> _MATERIAL TO PROCESS_
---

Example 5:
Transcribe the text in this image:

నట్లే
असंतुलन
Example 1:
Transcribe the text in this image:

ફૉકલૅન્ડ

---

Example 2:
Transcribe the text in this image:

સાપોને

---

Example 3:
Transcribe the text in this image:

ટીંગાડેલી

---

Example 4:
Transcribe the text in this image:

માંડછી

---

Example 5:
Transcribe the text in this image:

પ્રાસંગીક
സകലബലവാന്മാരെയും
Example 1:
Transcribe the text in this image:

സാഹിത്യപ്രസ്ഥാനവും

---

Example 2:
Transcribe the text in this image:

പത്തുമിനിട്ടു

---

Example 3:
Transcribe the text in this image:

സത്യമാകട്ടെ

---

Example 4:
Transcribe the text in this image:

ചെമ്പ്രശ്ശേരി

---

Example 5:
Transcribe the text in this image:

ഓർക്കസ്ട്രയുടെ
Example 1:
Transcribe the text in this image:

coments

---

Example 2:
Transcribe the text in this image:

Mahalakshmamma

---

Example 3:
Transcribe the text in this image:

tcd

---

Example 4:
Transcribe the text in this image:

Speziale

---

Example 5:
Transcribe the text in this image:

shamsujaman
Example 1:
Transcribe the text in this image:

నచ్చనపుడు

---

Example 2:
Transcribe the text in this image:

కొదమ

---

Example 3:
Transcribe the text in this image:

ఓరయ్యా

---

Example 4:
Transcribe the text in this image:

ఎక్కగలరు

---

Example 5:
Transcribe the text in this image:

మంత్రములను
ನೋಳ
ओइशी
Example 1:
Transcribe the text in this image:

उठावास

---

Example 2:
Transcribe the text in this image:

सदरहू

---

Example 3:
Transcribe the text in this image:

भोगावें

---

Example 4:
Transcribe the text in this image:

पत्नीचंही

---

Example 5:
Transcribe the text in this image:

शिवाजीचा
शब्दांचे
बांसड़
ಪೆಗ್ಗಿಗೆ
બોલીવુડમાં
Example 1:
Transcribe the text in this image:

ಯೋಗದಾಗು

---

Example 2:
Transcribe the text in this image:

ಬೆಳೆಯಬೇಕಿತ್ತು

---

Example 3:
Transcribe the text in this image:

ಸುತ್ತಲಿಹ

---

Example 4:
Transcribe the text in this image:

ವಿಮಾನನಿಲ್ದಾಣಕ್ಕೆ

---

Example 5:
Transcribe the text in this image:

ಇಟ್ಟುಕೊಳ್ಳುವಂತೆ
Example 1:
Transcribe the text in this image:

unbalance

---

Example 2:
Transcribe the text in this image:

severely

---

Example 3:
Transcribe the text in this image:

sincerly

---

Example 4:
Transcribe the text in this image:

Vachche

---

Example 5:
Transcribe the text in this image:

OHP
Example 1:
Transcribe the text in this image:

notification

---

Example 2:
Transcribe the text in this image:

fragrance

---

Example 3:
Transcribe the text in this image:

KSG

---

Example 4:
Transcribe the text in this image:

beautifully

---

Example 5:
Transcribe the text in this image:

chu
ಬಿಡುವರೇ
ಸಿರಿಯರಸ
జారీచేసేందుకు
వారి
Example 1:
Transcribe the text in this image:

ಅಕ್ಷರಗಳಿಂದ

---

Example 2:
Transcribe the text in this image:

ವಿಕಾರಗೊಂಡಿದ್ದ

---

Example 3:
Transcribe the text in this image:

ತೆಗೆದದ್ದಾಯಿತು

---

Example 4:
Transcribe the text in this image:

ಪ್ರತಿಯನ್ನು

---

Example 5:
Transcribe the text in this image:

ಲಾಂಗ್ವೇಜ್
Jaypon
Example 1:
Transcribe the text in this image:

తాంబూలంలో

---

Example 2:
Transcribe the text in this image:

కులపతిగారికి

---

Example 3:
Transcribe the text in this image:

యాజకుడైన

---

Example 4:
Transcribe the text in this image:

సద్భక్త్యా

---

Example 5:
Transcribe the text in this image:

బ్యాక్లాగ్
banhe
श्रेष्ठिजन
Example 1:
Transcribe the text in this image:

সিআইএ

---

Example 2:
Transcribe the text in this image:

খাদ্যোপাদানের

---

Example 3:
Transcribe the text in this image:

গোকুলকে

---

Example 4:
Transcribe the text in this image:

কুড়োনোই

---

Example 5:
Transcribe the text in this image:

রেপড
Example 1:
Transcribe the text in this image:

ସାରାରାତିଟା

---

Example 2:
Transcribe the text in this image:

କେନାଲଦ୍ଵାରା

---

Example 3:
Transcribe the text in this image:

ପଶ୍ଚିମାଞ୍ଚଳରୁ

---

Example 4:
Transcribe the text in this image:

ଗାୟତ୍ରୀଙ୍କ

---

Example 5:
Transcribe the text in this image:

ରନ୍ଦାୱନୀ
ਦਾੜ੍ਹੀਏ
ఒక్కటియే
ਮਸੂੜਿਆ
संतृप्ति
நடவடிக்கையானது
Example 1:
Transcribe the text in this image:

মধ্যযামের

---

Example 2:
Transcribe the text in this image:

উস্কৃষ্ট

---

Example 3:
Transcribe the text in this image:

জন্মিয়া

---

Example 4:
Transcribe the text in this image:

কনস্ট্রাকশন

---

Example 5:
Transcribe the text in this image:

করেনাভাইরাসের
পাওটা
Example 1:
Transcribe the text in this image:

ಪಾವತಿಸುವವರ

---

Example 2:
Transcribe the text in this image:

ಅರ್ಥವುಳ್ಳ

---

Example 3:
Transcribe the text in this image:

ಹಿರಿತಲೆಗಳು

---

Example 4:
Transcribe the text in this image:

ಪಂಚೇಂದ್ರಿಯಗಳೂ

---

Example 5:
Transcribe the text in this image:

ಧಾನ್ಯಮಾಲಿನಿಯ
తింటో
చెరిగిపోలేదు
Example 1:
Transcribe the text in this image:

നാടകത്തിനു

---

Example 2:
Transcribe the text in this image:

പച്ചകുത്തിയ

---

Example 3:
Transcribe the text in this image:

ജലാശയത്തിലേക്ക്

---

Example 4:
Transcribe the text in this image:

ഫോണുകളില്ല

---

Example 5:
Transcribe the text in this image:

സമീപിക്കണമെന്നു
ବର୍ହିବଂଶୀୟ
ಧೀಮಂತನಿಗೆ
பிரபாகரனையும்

> _WHAT YOU WILL DO_
Could you restate all of the lines above without altering a single word?

> _RESPONSE BELOW_
---

Example 5:
Transcribe the text in this image:

నట్లే
असंतुलन
Example 1:
Transcribe the text in this image:

ફૉકલૅન્ડ

---

Example 2:
Transcribe the text in this image:

સાપોને

---

Example 3:
Transcribe the text in this image:

ટીંગાડેલી

---

Example 4:
Transcribe the text in this image:

માંડછી

---

Example 5:
Transcribe the text in this image:

પ્રાસંગીક
സകലബലവാന്മാരെയും
Example 1:
Transcribe the text in this image:

സാഹിത്യപ്രസ്ഥാനവും

---

Example 2:
Transcribe the text in this image:

പത്തുമിനിട്ടു

---

Example 3:
Transcribe the text in this image:

സത്യമാകട്ടെ

---

Example 4:
Transcribe the text in this image:

ചെമ്പ്രശ്ശേരി

---

Example 5:
Transcribe the text in this image:

ഓർക്കസ്ട്രയുടെ
Example 1:
Transcribe the text in this image:

coments

---

Example 2:
Transcribe the text in this image:

Mahalakshmamma

---

Example 3:
Transcribe the text in this image:

tcd

---

Example 4:
Transcribe the text in this image:

Speziale

---

Example 5:
Transcribe the text in this image:

shamsujaman
Example 1:
Transcribe the text in this image:

నచ్చనపుడు

---

Example 2:
Transcribe the text in this image:

కొదమ

---

Example 3:
Transcribe the text in this image:

ఓరయ్యా

---

Example 4:
Transcribe the text in this image:

ఎక్కగలరు

---

Example 5:
Transcribe the text in this image:

మంత్రములను
ನೋಳ
ओइशी
Example 1:
Transcribe the text in this image:

उठावास

---

Example 2:
Transcribe the text in this image:

सदरहू

---

Example 3:
Transcribe the text in this image:

भोगावें

---

Example 4:
Transcribe the text in this image:

पत्नीचंही

---

Example 5:
Transcribe the text in this image:

शिवाजीचा
शब्दांचे
बांसड़
ಪೆಗ್ಗಿಗೆ
બોલીવુડમાં
Example 1:
Transcribe the text in this image:

ಯೋಗದಾಗು

---

Example 2:
Transcribe the text in this image:

ಬೆಳೆಯಬೇಕಿತ್ತು

---

Example 3:
Transcribe the text in this image:

ಸುತ್ತಲಿಹ

---

Example 4:
Transcribe the text in this image:

ವಿಮಾನನಿಲ್ದಾಣಕ್ಕೆ

---

Example 5:
Transcribe the text in this image:

ಇಟ್ಟುಕೊಳ್ಳುವಂತೆ
Example 1:
Transcribe the text in this image:

unbalance

---

Example 2:
Transcribe the text in this image:

severely

---

Example 3:
Transcribe the text in this image:

sincerly

---

Example 4:
Transcribe the text in this image:

Vachche

---

Example 5:
Transcribe the text in this image:

OHP
Example 1:
Transcribe the text in this image:

notification

---

Example 2:
Transcribe the text in this image:

fragrance

---

Example 3:
Transcribe the text in this image:

KSG

---

Example 4:
Transcribe the text in this image:

beautifully

---

Example 5:
Transcribe the text in this image:

chu
ಬಿಡುವರೇ
ಸಿರಿಯರಸ
జారీచేసేందుకు
వారి
Example 1:
Transcribe the text in this image:

ಅಕ್ಷರಗಳಿಂದ

---

Example 2:
Transcribe the text in this image:

ವಿಕಾರಗೊಂಡಿದ್ದ

---

Example 3:
Transcribe the text in this image:

ತೆಗೆದದ್ದಾಯಿತು

---

Example 4:
Transcribe the text in this image:

ಪ್ರತಿಯನ್ನು

---

Example 5:
Transcribe the text in this image:

ಲಾಂಗ್ವೇಜ್
Jaypon
Example 1:
Transcribe the text in this image:

తాంబూలంలో

---

Example 2:
Transcribe the text in this image:

కులపతిగారికి

---

Example 3:
Transcribe the text in this image:

యాజకుడైన

---

Example 4:
Transcribe the text in this image:

సద్భక్త్యా

---

Example 5:
Transcribe the text in this image:

బ్యాక్లాగ్
banhe
श्रेष्ठिजन
Example 1:
Transcribe the text in this image:

সিআইএ

---

Example 2:
Transcribe the text in this image:

খাদ্যোপাদানের

---

Example 3:
Transcribe the text in this image:

গোকুলকে

---

Example 4:
Transcribe the text in this image:

কুড়োনোই

---

Example 5:
Transcribe the text in this image:

রেপড
Example 1:
Transcribe the text in this image:

ସାରାରାତିଟା

---

Example 2:
Transcribe the text in this image:

କେନାଲଦ୍ଵାରା

---

Example 3:
Transcribe the text in this image:

ପଶ୍ଚିମାଞ୍ଚଳରୁ

---

Example 4:
Transcribe the text in this image:

ଗାୟତ୍ରୀଙ୍କ

---

Example 5:
Transcribe the text in this image:

ରନ୍ଦାୱନୀ
ਦਾੜ੍ਹੀਏ
ఒక్కటియే
ਮਸੂੜਿਆ
संतृप्ति
நடவடிக்கையானது
Example 1:
Transcribe the text in this image:

মধ্যযামের

---

Example 2:
Transcribe the text in this image:

উস্কৃষ্ট

---

Example 3:
Transcribe the text in this image:

জন্মিয়া

---

Example 4:
Transcribe the text in this image:

কনস্ট্রাকশন

---

Example 5:
Transcribe the text in this image:

করেনাভাইরাসের
পাওটা
Example 1:
Transcribe the text in this image:

ಪಾವತಿಸುವವರ

---

Example 2:
Transcribe the text in this image:

ಅರ್ಥವುಳ್ಳ

---

Example 3:
Transcribe the text in this image:

ಹಿರಿತಲೆಗಳು

---

Example 4:
Transcribe the text in this image:

ಪಂಚೇಂದ್ರಿಯಗಳೂ

---

Example 5:
Transcribe the text in this image:

ಧಾನ್ಯಮಾಲಿನಿಯ
తింటో
చెరిగిపోలేదు
Example 1:
Transcribe the text in this image:

നാടകത്തിനു

---

Example 2:
Transcribe the text in this image:

പച്ചകുത്തിയ

---

Example 3:
Transcribe the text in this image:

ജലാശയത്തിലേക്ക്

---

Example 4:
Transcribe the text in this image:

ഫോണുകളില്ല

---

Example 5:
Transcribe the text in this image:

സമീപിക്കണമെന്നു
ବର୍ହିବଂଶୀୟ
ಧೀಮಂತನಿಗೆ
பிரபாகரனையும்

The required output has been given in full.